In Deutschland fehlten im Jahr 2022 laut einer PwC-Studie rund 290.000 Arbeitskräfte im Bereich Gesundheit/Pflege. Besonders betroffen sind die Alten- und Krankenpflege. Und der Bedarf steigt. Eine Maßnahme zur Deckung der Fachkräfte-Lücke neben vielen anderen ist das Anwerben im Ausland. Deutschland wirbt nicht allein an in Staaten, die über ihren Bedarf hinaus ausbilden. Insbesondere die USA schnüren mit raschen Anerkennungsverfahren und guten Gehältern attraktive Pakete, die es Deutschland im internationalen Wettbewerb nicht leicht machen. Zudem sprechen viele internationale Pflegepersonen bereits Englisch.
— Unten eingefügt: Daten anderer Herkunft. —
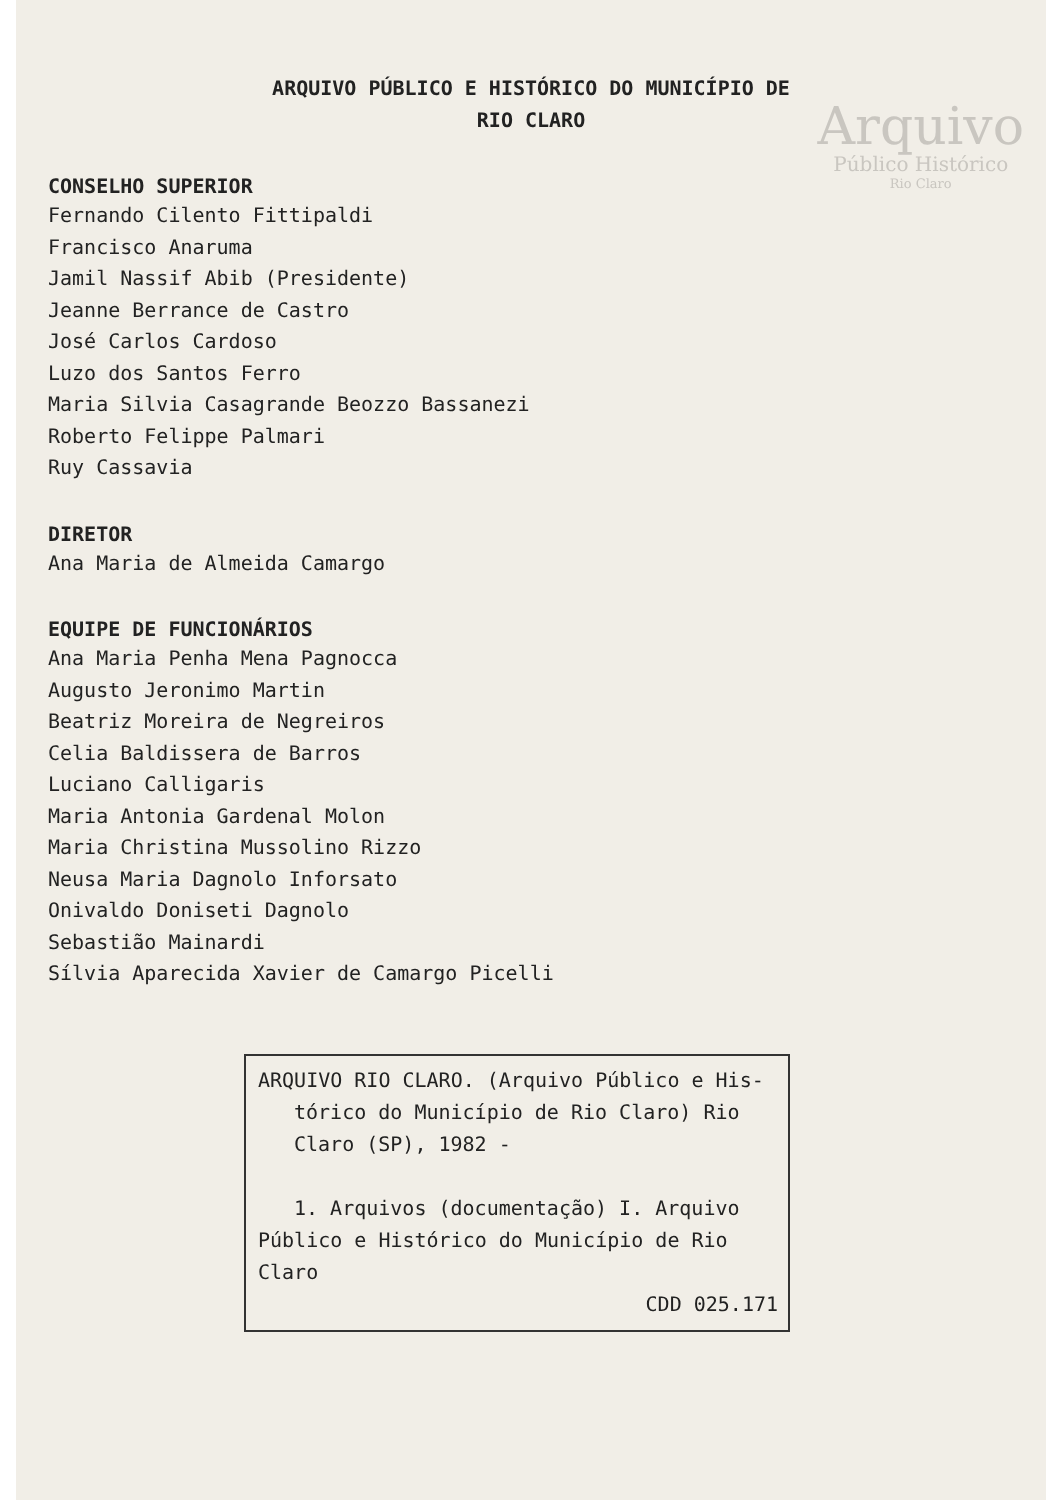Arquivo
Público Histórico
Rio Claro
ARQUIVO PÚBLICO E HISTÓRICO DO MUNICÍPIO DE
RIO CLARO
CONSELHO SUPERIOR
Fernando Cilento Fittipaldi
Francisco Anaruma
Jamil Nassif Abib (Presidente)
Jeanne Berrance de Castro
José Carlos Cardoso
Luzo dos Santos Ferro
Maria Silvia Casagrande Beozzo Bassanezi
Roberto Felippe Palmari
Ruy Cassavia
DIRETOR
Ana Maria de Almeida Camargo
EQUIPE DE FUNCIONÁRIOS
Ana Maria Penha Mena Pagnocca
Augusto Jeronimo Martin
Beatriz Moreira de Negreiros
Celia Baldissera de Barros
Luciano Calligaris
Maria Antonia Gardenal Molon
Maria Christina Mussolino Rizzo
Neusa Maria Dagnolo Inforsato
Onivaldo Doniseti Dagnolo
Sebastião Mainardi
Sílvia Aparecida Xavier de Camargo Picelli
ARQUIVO RIO CLARO. (Arquivo Público e His-
tórico do Município de Rio Claro) Rio
Claro (SP), 1982 -
1. Arquivos (documentação) I. Arquivo
Público e Histórico do Município de Rio
Claro
CDD 025.171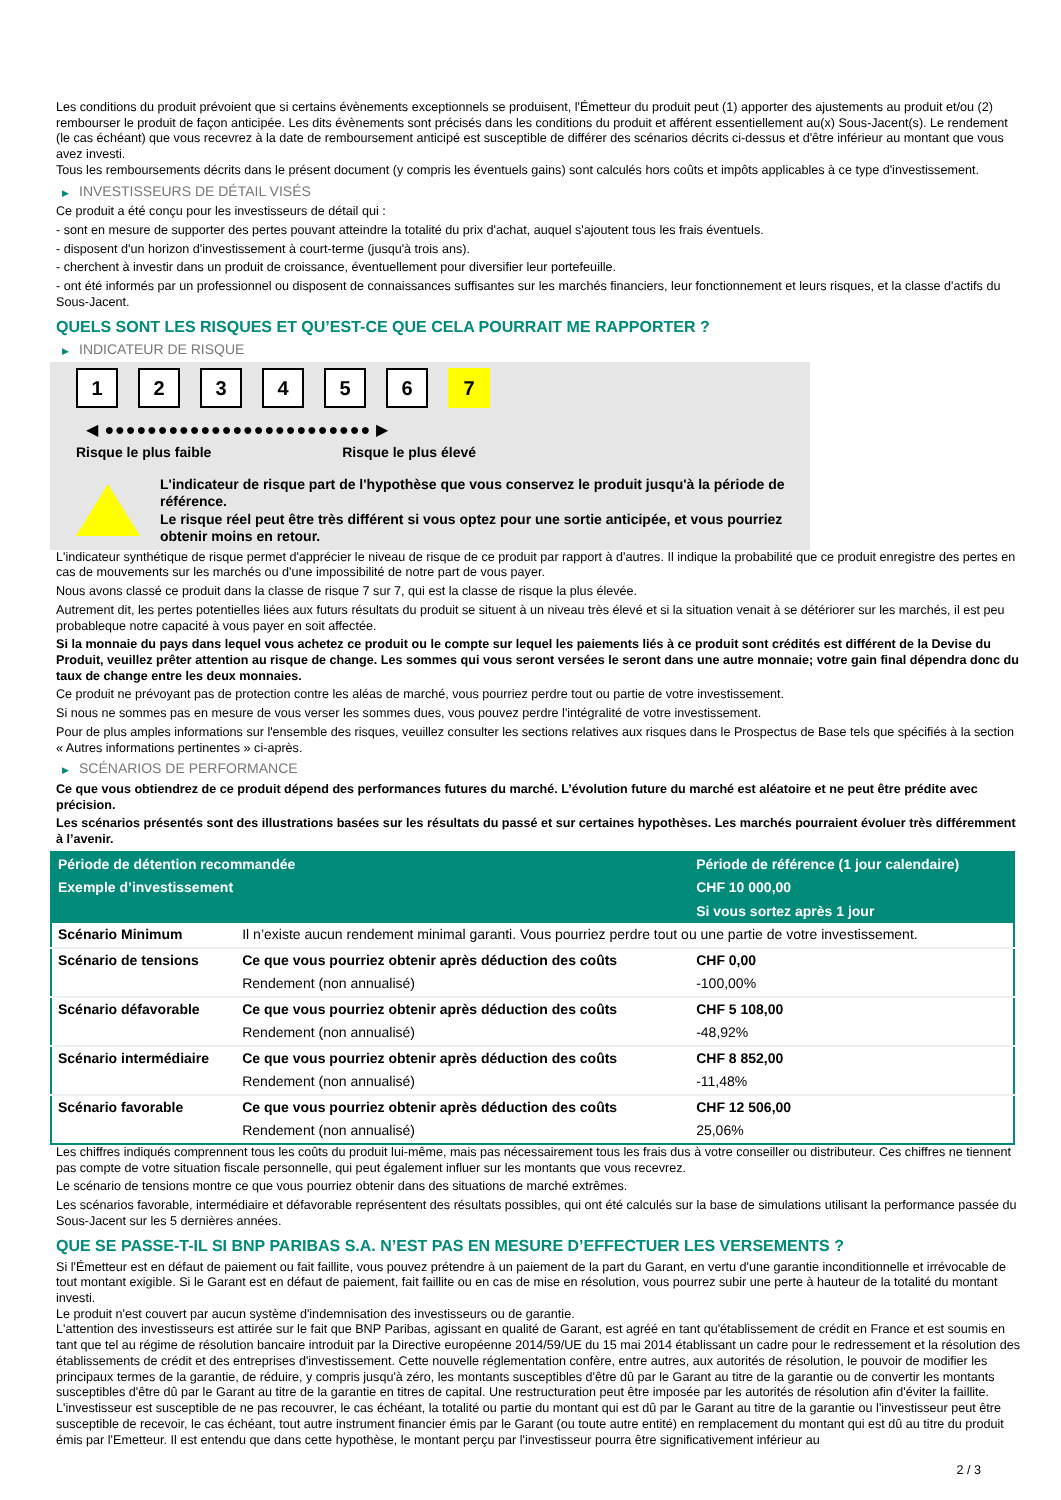Les conditions du produit prévoient que si certains évènements exceptionnels se produisent, l'Émetteur du produit peut (1) apporter des ajustements au produit et/ou (2) rembourser le produit de façon anticipée. Les dits évènements sont précisés dans les conditions du produit et afférent essentiellement au(x) Sous-Jacent(s). Le rendement (le cas échéant) que vous recevrez à la date de remboursement anticipé est susceptible de différer des scénarios décrits ci-dessus et d'être inférieur au montant que vous avez investi.
Tous les remboursements décrits dans le présent document (y compris les éventuels gains) sont calculés hors coûts et impôts applicables à ce type d'investissement.
▶ INVESTISSEURS DE DÉTAIL VISÉS
Ce produit a été conçu pour les investisseurs de détail qui :
- sont en mesure de supporter des pertes pouvant atteindre la totalité du prix d'achat, auquel s'ajoutent tous les frais éventuels.
- disposent d'un horizon d'investissement à court-terme (jusqu'à trois ans).
- cherchent à investir dans un produit de croissance, éventuellement pour diversifier leur portefeuille.
- ont été informés par un professionnel ou disposent de connaissances suffisantes sur les marchés financiers, leur fonctionnement et leurs risques, et la classe d'actifs du Sous-Jacent.
QUELS SONT LES RISQUES ET QU’EST-CE QUE CELA POURRAIT ME RAPPORTER ?
▶ INDICATEUR DE RISQUE
1 2 3 4 5 6 7
◀ ●●●●●●●●●●●●●●●●●●●●●●●●● ▶
Risque le plus faible Risque le plus élevé
L'indicateur de risque part de l'hypothèse que vous conservez le produit jusqu'à la période de référence.
Le risque réel peut être très différent si vous optez pour une sortie anticipée, et vous pourriez obtenir moins en retour.
L'indicateur synthétique de risque permet d'apprécier le niveau de risque de ce produit par rapport à d'autres. Il indique la probabilité que ce produit enregistre des pertes en cas de mouvements sur les marchés ou d'une impossibilité de notre part de vous payer.
Nous avons classé ce produit dans la classe de risque 7 sur 7, qui est la classe de risque la plus élevée.
Autrement dit, les pertes potentielles liées aux futurs résultats du produit se situent à un niveau très élevé et si la situation venait à se détériorer sur les marchés, il est peu probableque notre capacité à vous payer en soit affectée.
Si la monnaie du pays dans lequel vous achetez ce produit ou le compte sur lequel les paiements liés à ce produit sont crédités est différent de la Devise du Produit, veuillez prêter attention au risque de change. Les sommes qui vous seront versées le seront dans une autre monnaie; votre gain final dépendra donc du taux de change entre les deux monnaies.
Ce produit ne prévoyant pas de protection contre les aléas de marché, vous pourriez perdre tout ou partie de votre investissement.
Si nous ne sommes pas en mesure de vous verser les sommes dues, vous pouvez perdre l'intégralité de votre investissement.
Pour de plus amples informations sur l'ensemble des risques, veuillez consulter les sections relatives aux risques dans le Prospectus de Base tels que spécifiés à la section « Autres informations pertinentes » ci-après.
▶ SCÉNARIOS DE PERFORMANCE
Ce que vous obtiendrez de ce produit dépend des performances futures du marché. L’évolution future du marché est aléatoire et ne peut être prédite avec précision.
Les scénarios présentés sont des illustrations basées sur les résultats du passé et sur certaines hypothèses. Les marchés pourraient évoluer très différemment à l’avenir.
| Période de détention recommandée | | Période de référence (1 jour calendaire) |
| --- | --- | --- |
| Exemple d’investissement | | CHF 10 000,00 |
| | | Si vous sortez après 1 jour |
| Scénario Minimum | Il n’existe aucun rendement minimal garanti. Vous pourriez perdre tout ou une partie de votre investissement. | |
| Scénario de tensions | Ce que vous pourriez obtenir après déduction des coûts | CHF 0,00 |
| | Rendement (non annualisé) | -100,00% |
| Scénario défavorable | Ce que vous pourriez obtenir après déduction des coûts | CHF 5 108,00 |
| | Rendement (non annualisé) | -48,92% |
| Scénario intermédiaire | Ce que vous pourriez obtenir après déduction des coûts | CHF 8 852,00 |
| | Rendement (non annualisé) | -11,48% |
| Scénario favorable | Ce que vous pourriez obtenir après déduction des coûts | CHF 12 506,00 |
| | Rendement (non annualisé) | 25,06% |
Les chiffres indiqués comprennent tous les coûts du produit lui-même, mais pas nécessairement tous les frais dus à votre conseiller ou distributeur. Ces chiffres ne tiennent pas compte de votre situation fiscale personnelle, qui peut également influer sur les montants que vous recevrez.
Le scénario de tensions montre ce que vous pourriez obtenir dans des situations de marché extrêmes.
Les scénarios favorable, intermédiaire et défavorable représentent des résultats possibles, qui ont été calculés sur la base de simulations utilisant la performance passée du Sous-Jacent sur les 5 dernières années.
QUE SE PASSE-T-IL SI BNP PARIBAS S.A. N’EST PAS EN MESURE D’EFFECTUER LES VERSEMENTS ?
Si l'Émetteur est en défaut de paiement ou fait faillite, vous pouvez prétendre à un paiement de la part du Garant, en vertu d'une garantie inconditionnelle et irrévocable de tout montant exigible. Si le Garant est en défaut de paiement, fait faillite ou en cas de mise en résolution, vous pourrez subir une perte à hauteur de la totalité du montant investi.
Le produit n'est couvert par aucun système d'indemnisation des investisseurs ou de garantie.
L'attention des investisseurs est attirée sur le fait que BNP Paribas, agissant en qualité de Garant, est agréé en tant qu'établissement de crédit en France et est soumis en tant que tel au régime de résolution bancaire introduit par la Directive européenne 2014/59/UE du 15 mai 2014 établissant un cadre pour le redressement et la résolution des établissements de crédit et des entreprises d'investissement. Cette nouvelle réglementation confère, entre autres, aux autorités de résolution, le pouvoir de modifier les principaux termes de la garantie, de réduire, y compris jusqu'à zéro, les montants susceptibles d'être dû par le Garant au titre de la garantie ou de convertir les montants susceptibles d'être dû par le Garant au titre de la garantie en titres de capital. Une restructuration peut être imposée par les autorités de résolution afin d'éviter la faillite. L'investisseur est susceptible de ne pas recouvrer, le cas échéant, la totalité ou partie du montant qui est dû par le Garant au titre de la garantie ou l'investisseur peut être susceptible de recevoir, le cas échéant, tout autre instrument financier émis par le Garant (ou toute autre entité) en remplacement du montant qui est dû au titre du produit émis par l'Emetteur. Il est entendu que dans cette hypothèse, le montant perçu par l'investisseur pourra être significativement inférieur au
2 / 3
Vertrauen ist ein großer Pluspunkt

Um eine Einwanderung nach Deutschland noch attraktiver zu gestalten, will die Gütegemeinschaft künftig auch die internationalen Mitarbeiterinnen und Mitarbeiter vermehrt in ihre Arbeit mit einbeziehen und Impulse aufnehmen. Erst kürzlich hatten die Mitglieder der Gütegemeinschaft – Praktiker, die anwerben und mit dem Gütezeichen ausgezeichnet worden sind – ein Sechs-Punkte-Positionspapier zusammengestellt, in dem auf die wichtigsten Hürden bei der fairen und transparenten Vermittlung hingewiesen wird und Lösungsvorschläge angeboten werden. 

Zum anderen soll das Gütezeichen im In- und Ausland, insbesondere bei Arbeitgebenden und internationalen Pflegefachpersonen, noch bekannter werden. Denn gerade die Zuverlässigkeit, das Vertrauen, das in das deutsche System, in Regelungen und Vereinbarungen gesetzt wird, ist ein wichtiger Pluspunkt, der oft als Entscheidungsgrund für eine Einwanderung nach Deutschland genannt wird. Das Gütezeichen unterstreicht diese Erwartungen. 

Punkten kann Deutschland zudem mit seinem Gesundheits-, Sozial- und Bildungssystem, das zum Beispiel Krankenversorgung und Schulbildung garantiert. Außerdem nennen ausländische Mitarbeitende die Freiheit, die Sicherheit und den Respekt vor allen Geschlechtern als Entscheidungsgründe, hier arbeiten zu wollen.

Ein Klima des Willkommens schaffen

Ebenso wichtig für eine erfolgreiche Vermittlung ist ein Klima des Willkommens und Maßnahmen zur Integration. Eine grundlegende Sensibilisierung dahingehend, was ethisch vertretbare, faire und nachhaltige Anwerbung bedeutet, ist notwendig. Dass ein Arbeitgeber, der international Fachpersonal anwirbt, sich mit einem betrieblichen Integrationsmanagement auseinandersetzt, dazu ein Konzept erstellt und sich selbst in der Hauptverantwortung für eine gelungene Anwerbung sieht, ist dabei maßgeblich. Wir unterstützen dabei aktiv.

Unabhängig davon muss Deutschland als Zuwanderungsland attraktiv bleiben und sich im internationalen Wettbewerb behaupten können. Das gelingt, wenn die Verfahren zur Einreise und Anerkennung der ausländischen Berufsabschlüsse auch bürokratiearm und beschleunigt ablaufen. Dazu haben die Mitglieder der Gütegemeinschaft Anwerbung und Vermittlung von Pflegekräften aus dem Ausland e.V. ebenfalls im Sechs-Punkte-Positionspapier Potenziale aufgezeigt, die die Fachkräfteeinwanderung für alle Branchen fairer gestalten und erleichtern können.

Helmut Kneppe ist Vorsitzender des Kuratoriums Deutsche Altershilfe (KDA) und Vorsitzender der Gütegemeinschaft Anwerbung und Vermittlung von Pflegekräften aus dem Ausland.